Comment expliquer que des individus sans aucune connaissance ou formation puissent se croire légitimes à contredire des spécialistes ayant étudié et travaillé sur un sujet pendant plusieurs années ? Ce genre de comportement n’est pas propre au domaine de l’archéologie : il est possible d’apercevoir sur des plateaux télévisions, des chaînes de vidéos ou pages internet, des spécialistes auto-proclamés en médecine, économie ou politique. Pourtant, comparativement, l’archéologie génère énormément de contenu qualifié de pseudo-science. Il n’est pas anodin de constater que dans l’esprit commun, une certaine hiérarchie se dessine entre les sciences ; les sciences sociales sont souvent opposées aux sciences mathématiques ou chimiques, voire rabaissées ou même considérées comme des domaines non scientifiques. Un amalgame est souvent effectué entre « sciences » et « mathématiques » ; le premier ne pourrait pas être qualifié en tant que tel sans le second.
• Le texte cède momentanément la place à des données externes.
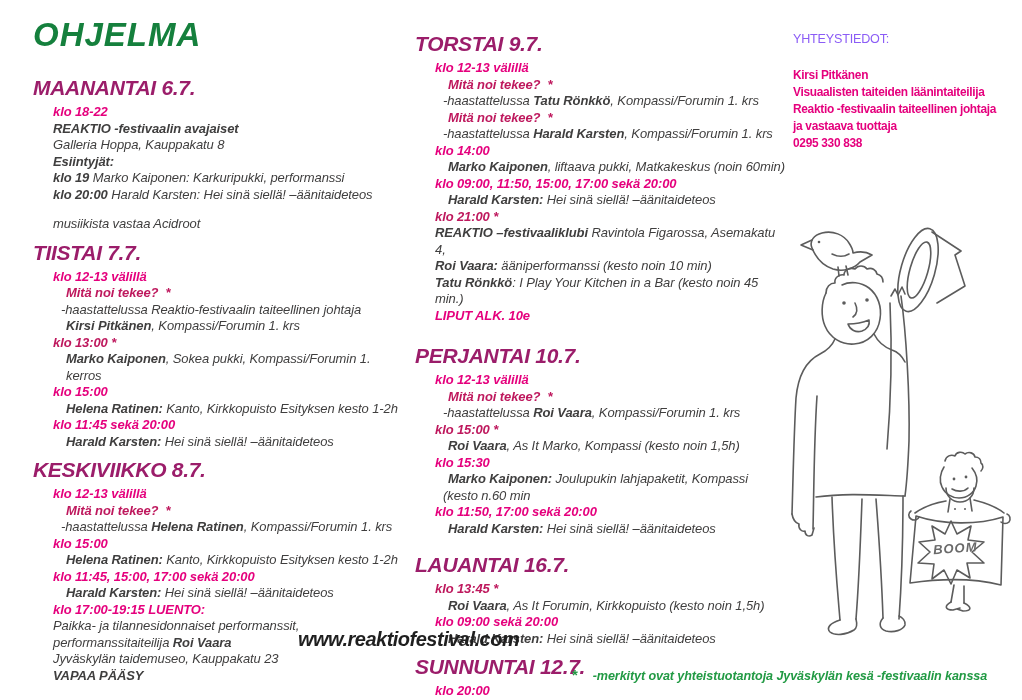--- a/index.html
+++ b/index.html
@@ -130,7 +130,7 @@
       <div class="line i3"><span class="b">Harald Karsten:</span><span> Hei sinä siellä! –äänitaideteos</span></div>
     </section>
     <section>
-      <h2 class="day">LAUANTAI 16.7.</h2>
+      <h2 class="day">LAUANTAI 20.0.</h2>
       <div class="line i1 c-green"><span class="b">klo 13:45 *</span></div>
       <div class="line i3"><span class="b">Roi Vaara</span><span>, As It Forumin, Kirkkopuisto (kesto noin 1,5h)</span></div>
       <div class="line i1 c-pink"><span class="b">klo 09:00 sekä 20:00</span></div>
Pourtant, c’est la méthodologie qui détermine l’aspect scientifique d’une discipline, et la rigueur avec laquelle elle est appliquée à des raisonnements logiques. C’est précisément cette méthodologie qui permet de dépasser la croyance, l’hypothèse sans fondements, pour présenter des faits qui s’appuient sur des preuves tangibles. La recherche scientifique est constituée de tout un ensemble de processus : la découverte d’un élément entraîne la mise en place d’expérimentations ou d’hypothèses logiques qui doivent laisser le moins d’éléments possible au hasard. L’observation neutre et objective de l’élément étudié doit être décrite de manière exhaustive. L’analyse des résultats peut suivre un raisonnement inductif, déductif ou probabiliste qui doit être justifié pour commenter les hypothèses, et la possibilité de ne pas avoir de réponse concluante doit exister. L’aspect provisoire des conclusions est primordial, car elles doivent être discutées et peuvent être remises en question par des pairs, ou ultérieurement, par de nouvelles hypothèses. Un chercheur peut difficilement atteindre une objectivité ultime ; il est toujours porteur d’un certain biais qui lui est propre de par son vécu, sa culture et sa personne. La méthodologie scientifique existe pour essayer de contrebalancer ce biais naturel, et aboutir à des réflexions qui se veulent dénuées de jugement personnel.
Constituées plus récemment que les mathématiques ou les sciences de la terre, les sciences humaines souffrent de ce comparatif, et aux yeux de certains reposent sur un bon sens que chacun peut pratiquer à bon entendeur. Non régis par des lois mathématiques, physiques ou chimiques, les comportements humains seraient moins complexes à expliquer que la rotation de la terre ou l’astronomie. Ainsi, en pratique, chacun est en mesure de produire un raisonnement archéologique. La proximité entre amateurs et professionnels qui fait la richesse de l’archéologie est détournée pour mettre au même plan « chercheurs de vérité » et experts, dont la parole est détournée, ridiculisée ou simplifiée.
Lorsqu’on y regarde de plus près, la démarche des « chercheurs de vérité » n’a rien de scientifique : elle est émotionnelle et se fonde sur des croyances. L’objectif n’est pas d’évoquer une hypothèse et de la discuter, mais de l’affirmer en la présentant comme un fait irréfutable. La simple opposition des chercheurs sert de caution au raisonnement, et vient donner du poids à un argumentaire dépourvu de raisonnement logique. L’enjeu n’est pas de prouver une théorie, mais de convaincre un public. Or, ce type de comportement est caractéristique des milieux complotistes : ces derniers s’appuient sur des craintes, des doutes -des émotions- pour présenter des théories sous un aspect pseudo-logique.